In January 2024, EPO issued $2.0 billion aggregate principal amount of senior notes comprised of (i) $1.0 billion principal amount of senior notes due January 2027 (“Senior Notes HHH”) and (ii) $1.0 billion principal amount of senior notes due January 2034 (“Senior Notes III”).  Net proceeds from this offering were used by EPO for general company purposes, including for growth capital investments, and the repayment of debt (including the repayment of our $850 million principal amount of 3.90% Senior Notes JJ at their maturity in February 2024 and amounts outstanding under our commercial paper program).

In August 2024, EPO issued $2.5 billion aggregate principal amount of senior notes comprised of (i) $1.1 billion principal amount of senior notes due February 2035 (“Senior Notes JJJ”) and (ii) $1.4 billion principal amount of senior notes due February 2055 (“Senior Notes KKK”).  Net proceeds from this offering were used by EPO for general company purposes, including for growth capital investments, and the repayment of debt (including the repayment of our $1.15 billion principal amount of 3.75% Senior Notes MM at their maturity in February 2025).  EPO’s senior notes are unconditionally guaranteed on an unsecured and unsubordinated basis by the Partnership.

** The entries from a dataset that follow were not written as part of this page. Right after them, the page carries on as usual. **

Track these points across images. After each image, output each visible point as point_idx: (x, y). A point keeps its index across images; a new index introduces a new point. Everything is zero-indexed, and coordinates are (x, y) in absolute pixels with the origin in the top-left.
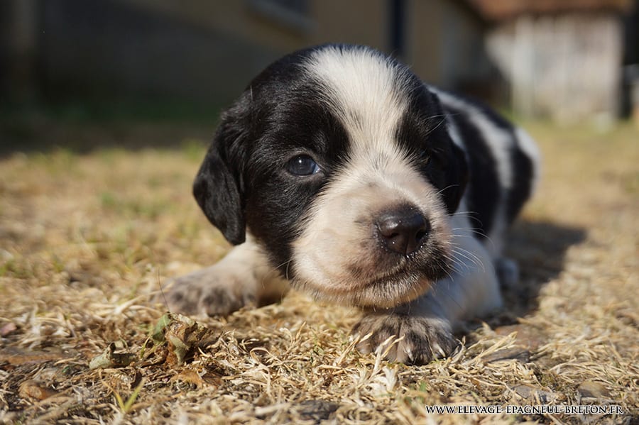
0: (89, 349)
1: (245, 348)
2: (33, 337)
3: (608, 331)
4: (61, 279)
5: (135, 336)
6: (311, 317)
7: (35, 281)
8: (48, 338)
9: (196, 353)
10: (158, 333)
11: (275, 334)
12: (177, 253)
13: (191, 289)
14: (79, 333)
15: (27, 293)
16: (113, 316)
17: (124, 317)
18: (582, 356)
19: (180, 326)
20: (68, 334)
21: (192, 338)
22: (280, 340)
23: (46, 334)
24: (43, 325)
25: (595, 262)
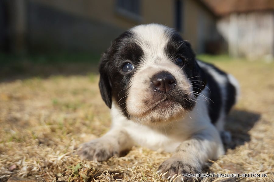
0: (47, 177)
1: (113, 177)
2: (24, 172)
3: (270, 167)
4: (35, 142)
5: (67, 171)
6: (141, 159)
7: (24, 143)
8: (30, 172)
9: (92, 180)
10: (76, 171)
11: (126, 169)
12: (84, 129)
13: (91, 149)
14: (43, 169)
15: (21, 150)
16: (57, 161)
17: (62, 161)
18: (259, 179)
19: (85, 169)
20: (38, 170)
21: (91, 174)
22: (128, 172)
23: (29, 170)
24: (28, 166)
25: (265, 131)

EPO Junior Subordinated Notes
EPO’s payment obligations under its junior subordinated notes (“junior notes”) are subordinated to all of its current and future senior indebtedness.  The indenture agreement governing the junior notes allows EPO to defer interest payments on one or more occasions for up to ten consecutive years subject to certain conditions.  Subject to certain exceptions, during any period in which interest payments are deferred, neither the Partnership nor EPO can declare or make any distributions on any of our respective equity securities or make any payments on indebtedness or other obligations that rank equal with or are subordinate to the junior notes.  Each series of EPO’s junior notes rank equal with each other and generally are not redeemable by EPO while such notes bear interest at a fixed annual rate.

In connection with the issuance of EPO’s Junior Subordinated Notes C, EPO entered into a Replacement Capital Covenant in favor of covered debt holders (as defined in the underlying documents) pursuant to which EPO agreed, for the benefit of such debt holders, that it would not redeem or repurchase such junior notes unless such redemption or repurchase is made using proceeds from the issuance of certain securities.

EPO’s junior notes are unconditionally guaranteed on an unsecured and subordinated basis by the Partnership.

Letters of Credit

At December 31, 2024, EPO had $28 million of letters of credit outstanding primarily related to our insurance program.

Lender Financial Covenants

We were in compliance with the financial covenants of our consolidated debt agreements at December 31, 2024.

Parent-Subsidiary Guarantor Relationships

The Partnership acts as guarantor of the consolidated debt obligations of EPO.  If EPO were to default on any of its guaranteed debt, the Partnership would be responsible for full and unconditional repayment of such obligations.